According to Rendell’s office, the laws require loan brokers to be licensed and allow the state Department of Banking to “more quickly inform the public about enforcement activities against mortgage companies.”
“Until now, Pennsylvania law actually prohibited the [state] from telling the public about enforcement actions, fines and penalties” against brokers.
Pennsylvania’s new laws also restrict payment penalties, increase fines for misconduct by real estate appraisers and require mortgage companies to notify the state when they intend to foreclosure on a piece of real estate.
Alaska was the last state in the nation not to license and regulate mortgage lending. But that changed July 1 when a new law took effect.
Under the legislation, which the Alaska legislature actually passed last summer, mortgage brokers, lenders and originators will be regulated, according to a statement from the Alaska Department of Commerce.
Prior to the law the state had no authority to investigate complaints, Rep. Bob Lynn, the bill’s primary sponsor, said in a statement.
Lynn said the legislature and regulators worked closely with the Alaska Mortgage Bankers Association and the Alaska Association of Mortgage Brokers on the bill.
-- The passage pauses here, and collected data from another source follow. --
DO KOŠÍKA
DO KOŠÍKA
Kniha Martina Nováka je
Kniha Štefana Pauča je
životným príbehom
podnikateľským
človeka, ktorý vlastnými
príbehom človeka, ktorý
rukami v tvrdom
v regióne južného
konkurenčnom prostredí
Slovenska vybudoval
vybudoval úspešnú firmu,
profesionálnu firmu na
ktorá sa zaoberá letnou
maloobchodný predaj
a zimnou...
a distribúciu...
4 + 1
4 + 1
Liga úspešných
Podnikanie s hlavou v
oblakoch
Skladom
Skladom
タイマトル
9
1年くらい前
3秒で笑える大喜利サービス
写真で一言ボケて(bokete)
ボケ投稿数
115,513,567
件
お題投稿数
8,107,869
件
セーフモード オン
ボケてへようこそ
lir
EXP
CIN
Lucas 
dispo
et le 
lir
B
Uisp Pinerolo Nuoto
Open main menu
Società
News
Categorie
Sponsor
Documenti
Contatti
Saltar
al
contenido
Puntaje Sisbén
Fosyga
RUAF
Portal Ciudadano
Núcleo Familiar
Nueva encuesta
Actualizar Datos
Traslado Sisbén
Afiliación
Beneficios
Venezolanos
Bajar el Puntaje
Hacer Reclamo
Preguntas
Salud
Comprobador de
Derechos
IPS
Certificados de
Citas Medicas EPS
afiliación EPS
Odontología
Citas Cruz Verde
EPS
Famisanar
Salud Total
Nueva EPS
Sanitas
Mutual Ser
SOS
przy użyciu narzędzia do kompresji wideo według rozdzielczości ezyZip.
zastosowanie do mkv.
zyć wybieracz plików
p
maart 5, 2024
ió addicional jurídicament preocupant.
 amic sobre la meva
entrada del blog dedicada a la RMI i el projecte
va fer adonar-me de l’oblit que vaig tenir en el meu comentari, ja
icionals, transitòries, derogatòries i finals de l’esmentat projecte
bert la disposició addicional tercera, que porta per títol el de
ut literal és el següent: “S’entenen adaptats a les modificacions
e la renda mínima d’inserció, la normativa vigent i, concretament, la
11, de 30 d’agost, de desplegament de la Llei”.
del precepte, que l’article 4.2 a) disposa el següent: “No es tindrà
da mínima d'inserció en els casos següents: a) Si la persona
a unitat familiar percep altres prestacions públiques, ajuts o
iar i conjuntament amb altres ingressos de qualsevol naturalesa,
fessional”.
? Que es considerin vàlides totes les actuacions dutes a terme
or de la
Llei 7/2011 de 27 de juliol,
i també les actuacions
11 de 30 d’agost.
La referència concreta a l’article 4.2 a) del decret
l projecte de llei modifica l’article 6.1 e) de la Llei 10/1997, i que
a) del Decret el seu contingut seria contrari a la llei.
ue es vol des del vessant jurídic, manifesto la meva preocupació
The legislation requires continuing education and originators must pass a test to receive a license. The law also sets advertising standards and allows the state to conduct criminal background checks as part of the licensing process for mortgage brokerage owners and loan originators.
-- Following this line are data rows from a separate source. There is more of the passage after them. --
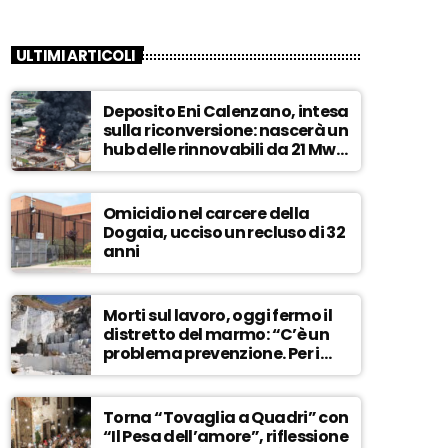
ULTIMI ARTICOLI
Deposito Eni Calenzano, intesa
sulla riconversione: nascerà un
hub delle rinnovabili da 21 Mw –
ASCOLTA
Omicidio nel carcere della
Dogaia, ucciso un recluso di 32
anni
Morti sul lavoro, oggi fermo il
distretto del marmo: “C’è un
problema prevenzione. Per i
controlli, un solo ispettore” –
ASCOLTA
Torna “Tovaglia a Quadri” con
“Il Pesa dell’amore”, riflessione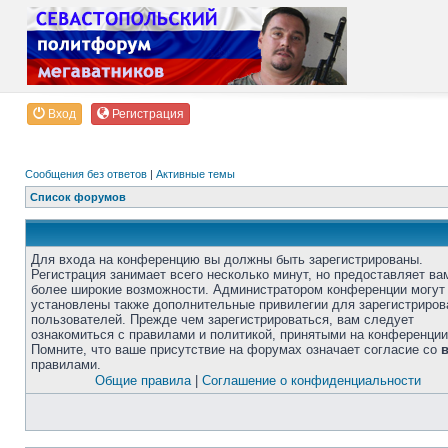
Вход
Регистрация
Сообщения без ответов
|
Активные темы
Список форумов
Для входа на конференцию вы должны быть зарегистрированы.
Регистрация занимает всего несколько минут, но предоставляет ва
более широкие возможности. Администратором конференции могут
установлены также дополнительные привилегии для зарегистриро
пользователей. Прежде чем зарегистрироваться, вам следует
ознакомиться с правилами и политикой, принятыми на конференции
Помните, что ваше присутствие на форумах означает согласие со
правилами.
Общие правила
|
Соглашение о конфиденциальности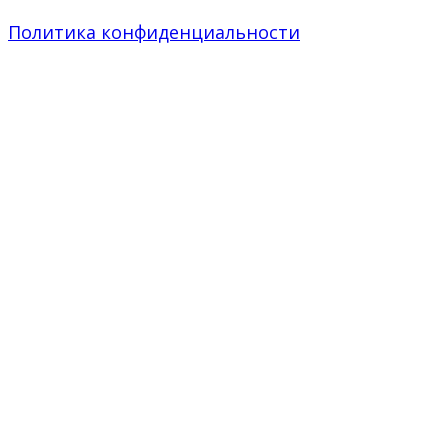
Политика конфиденциальности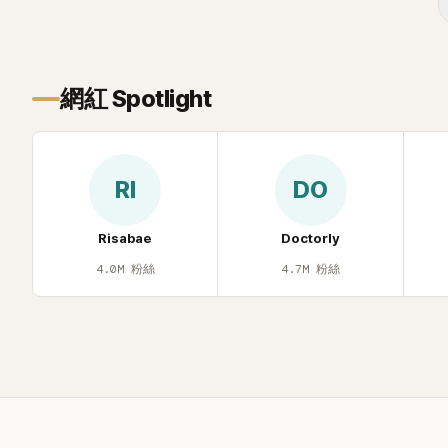
忍不住笑說：「哥怎麼連這個都知道？」李瑞
鎮則回嘴：「那時候新聞鬧那麼大，不知道
才奇怪吧。」一來一往，氣氛反而更加輕
鬆。 談到當年情況，李智惠終於鬆口坦
網紅 Spotlight
言，當時確實被質疑動過隆胸手術。她回
憶：「拍了比基尼照片之後，就開始被說是
不是去隆乳了。」為了澄清誤會，她只好親
自站出來說清楚。 李智惠進一步解釋，當
RI
DO
時隆胸手術幾乎只有「腋下切開」一種方式，
「所以我就想，既然一直說我有做，那我乾
脆把腋下給大家看，證明我根本沒動過。」
Risabae
Doctorly
一句話說完，全場瞬間炸鍋，來賓又驚又
4.0M
粉絲
4.7M
粉絲
笑。 事實上，早在 2006 年，李智惠就為
了證明自己沒有「隆乳」，真的召開了一場泳
裝記者招待會。當時她穿著比基尼站在一
排攝影機前，面對媒體擺出各種姿勢，畫
面至今仍被網友津津樂道。 這段為平息爭
議、直接公開腋下畫面自證清白的往事再
度被提起，節目現場立刻充滿驚呼聲與笑
聲，也再次讓人見識到她面對流言時「豁出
The bill “will grant the [state] enough licensing and regulatory authority to begin addressing the growing number of complaints from Alaska’s homebuyers,” Lynn said.
A New York law that is expected to be signed into law will establish the crime of residential mortgage fraud while “providing assistance to current and future homeowners by modifying the foreclosure process, enacting a subprime mortgage lending statute, setting standards and limits for home loans and requiring the registration of loan providers,” said the state lawmaker who sponsored the legislation.
“By tackling the fallout of the subprime crisis and enacting statues that prevent the types of predatory lending that has created this situation, New York is facing the crisis head-on and taking a lead in protecting working families,” Rep. Darryl Towns of Brooklyn said in a statement.
Under the law, borrowers behind on payments must be receive a 90-day pre-foreclosure notice and advise them help is available. The law also requires registration of loan servicers; sets standards and limitations for home loans that “prohibits lenders or brokers from improperly influencing the outcome of a real estate appraisal”; makes mortgage fraud a crime; and prohibits “unscrupulous rescue scams” with regulations on “distressed property consulting contracts.”
In 2006, more than 50,000 New York households fell into foreclosure, Towns said.
In Arizona, Gov. Janet Napolitano has signed a law that requires the state’s estimated 10,000 loan originators to attend mandatory education courses, pass a criminal background check and pass a test administered by the Arizona Department of Financial Institutions.
The Arizona Association of Mortgage Brokers said it supports the bill and has been working on a “loan officer licensing bill” since 1995.
“With the signing of this bill, we’re restoring confidence in the industry,” Jody Davis, chairman of the association’s Legislative Committee and president of Hacienda Mortgage in Scottsdale, said in a statement. “This bill will weed out the bad apples and make it unlikely that they’ll mislead borrowers in Arizona again.